-- Trabajo solicitado --
a – Responde según el texto sobre Abelardo Castillo:
(i) ¿En qué año publicó Castillo La casa de ceniza?
(ii) ¿Cómo se llama el pintor diabólico de esa obra?
(iii) ¿Qué relato de H.P. Lovecraft resuena en la descripción de los cuadros?
b – Devuelve sin cambios el fragmento del texto sobre Abelardo Castillo que va de "Su retórica, a" a "llegó a tener.", ambos incluidos.

-- Texto presentado --
....
Abelardo Castillo nació en San Pedro, provincia de Buenos Aires, y luego
se trasladó a la capital, donde realizó toda su carrera literaria.
En 1967 publicó la que hubiera sido su primera obra, una
nouvelle o cuento largo, redactada
originalmente en 1956, cuando el autor tenía 21 años y se encontraba realizando
el servicio militar. La casa de ceniza,
tal es su título, es quizás una de las narraciones más interesantes y a la vez
menos consideradas de la literatura argentina. Novela gótica alucinada y profundamente
inspirada en el mundo de Poe y Hoffmann, remite, retrospectivamente, a las
intrigas siniestras de José Bianco, a la relación entre el arte y la locura que
desarrolla Sabato en El túnel, y a
una cierta mística invertida propia de Arlt. Castillo entronca así con una
reducida tradición del relato gótico establecida en la literatura argentina
desde las narraciones de Juana Manuela Gorriti, Leopoldo Lugones y Horacio
Quiroga, hasta algunos aspectos de la obra de Jorge Luis Borges y Ernesto
Sabato, llegando a la actual Tempestad y
asalto (2009) de Ángel Faretta.
Como creación literaria, el diabólico pintor Matías
Wenzel está a la altura no sólo del Fernando Vidal-Olmos de Sabato o del
Astrólogo arltiano, sino que también puede ser comparado sin desproporción con
el Kurtz de Joseph Conrad o el Ahab de Melville.
Su retórica, a medio camino entre la oscura poesía
iluminada de William Blake y, según el propio autor, ciertas descripciones
pictóricas realizadas por el filósofo Jean-Paul Sartre, abunda en metáforas
perturbadoras y una forma depurada de locura romántica. Para describir uno de
los ominosos cuadros de Wenzel, por ejemplo, Castillo dice: “Él ya había
pintado alguno de aquellos cuadros insólitos y sobrecogedores, como
martirizados de luz, aquellas figuras que parecían ocultarse, desaparecer ante
los ojos al ser miradas”. No resulta difícil encontrar aquí el eco de “El
modelo de Pickman” de H.P. Lovecraft.
Por lo demás, el devenir de su obra después de los
sesenta, la forma en que no fructificó una gran fuerza imaginativa para
construir símbolos de la oscuridad humana, me hace pensar que Castillo habría
podido ser, en algún punto, la continuidad, el mejoramiento, que Sabato no llegó a tener.
....
[Registros guardados]
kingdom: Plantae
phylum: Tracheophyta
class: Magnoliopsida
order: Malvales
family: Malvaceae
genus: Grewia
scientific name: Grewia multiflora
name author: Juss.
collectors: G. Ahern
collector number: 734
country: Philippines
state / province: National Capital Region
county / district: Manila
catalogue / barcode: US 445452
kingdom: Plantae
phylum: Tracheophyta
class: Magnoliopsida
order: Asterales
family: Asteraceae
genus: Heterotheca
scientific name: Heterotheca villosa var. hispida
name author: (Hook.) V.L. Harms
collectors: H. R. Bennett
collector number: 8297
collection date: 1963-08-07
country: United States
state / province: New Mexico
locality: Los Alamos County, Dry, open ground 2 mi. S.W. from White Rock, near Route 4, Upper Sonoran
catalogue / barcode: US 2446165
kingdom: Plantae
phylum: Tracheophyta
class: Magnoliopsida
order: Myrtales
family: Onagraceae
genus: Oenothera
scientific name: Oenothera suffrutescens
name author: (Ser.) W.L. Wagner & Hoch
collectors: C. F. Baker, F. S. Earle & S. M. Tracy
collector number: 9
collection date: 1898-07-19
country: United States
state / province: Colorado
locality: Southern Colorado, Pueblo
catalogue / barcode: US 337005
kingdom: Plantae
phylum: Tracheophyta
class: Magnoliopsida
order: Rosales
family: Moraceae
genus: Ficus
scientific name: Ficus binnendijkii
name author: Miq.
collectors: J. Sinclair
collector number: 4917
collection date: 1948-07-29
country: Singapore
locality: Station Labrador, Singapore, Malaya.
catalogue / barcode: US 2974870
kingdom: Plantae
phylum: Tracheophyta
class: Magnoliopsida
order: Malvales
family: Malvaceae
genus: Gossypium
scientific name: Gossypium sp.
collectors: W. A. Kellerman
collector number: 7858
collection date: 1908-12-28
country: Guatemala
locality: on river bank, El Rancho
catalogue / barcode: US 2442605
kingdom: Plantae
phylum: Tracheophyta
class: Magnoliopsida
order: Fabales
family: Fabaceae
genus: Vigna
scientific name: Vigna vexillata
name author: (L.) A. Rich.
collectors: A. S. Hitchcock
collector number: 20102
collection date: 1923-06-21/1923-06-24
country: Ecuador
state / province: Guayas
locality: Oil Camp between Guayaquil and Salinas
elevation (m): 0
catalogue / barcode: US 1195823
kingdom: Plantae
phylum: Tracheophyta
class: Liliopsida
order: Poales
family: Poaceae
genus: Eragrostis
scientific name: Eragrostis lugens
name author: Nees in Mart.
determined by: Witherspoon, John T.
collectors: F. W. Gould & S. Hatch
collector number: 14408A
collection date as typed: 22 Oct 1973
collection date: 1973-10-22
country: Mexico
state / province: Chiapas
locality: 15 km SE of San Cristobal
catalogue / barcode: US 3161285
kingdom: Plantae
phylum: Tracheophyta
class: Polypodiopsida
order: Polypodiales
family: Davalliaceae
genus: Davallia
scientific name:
....
-- Respuestas por tarea --
a –
(i) En 1967.
(ii) Matías Wenzel.
(iii) "El modelo de Pickman".

b –
Su retórica, a medio camino entre la oscura poesía
iluminada de William Blake y, según el propio autor, ciertas descripciones
pictóricas realizadas por el filósofo Jean-Paul Sartre, abunda en metáforas
perturbadoras y una forma depurada de locura romántica. Para describir uno de
los ominosos cuadros de Wenzel, por ejemplo, Castillo dice: “Él ya había
pintado alguno de aquellos cuadros insólitos y sobrecogedores, como
martirizados de luz, aquellas figuras que parecían ocultarse, desaparecer ante
los ojos al ser miradas”. No resulta difícil encontrar aquí el eco de “El
modelo de Pickman” de H.P. Lovecraft.
Por lo demás, el devenir de su obra después de los
sesenta, la forma en que no fructificó una gran fuerza imaginativa para
construir símbolos de la oscuridad humana, me hace pensar que Castillo habría
podido ser, en algún punto, la continuidad, el mejoramiento, que Sabato no llegó a tener.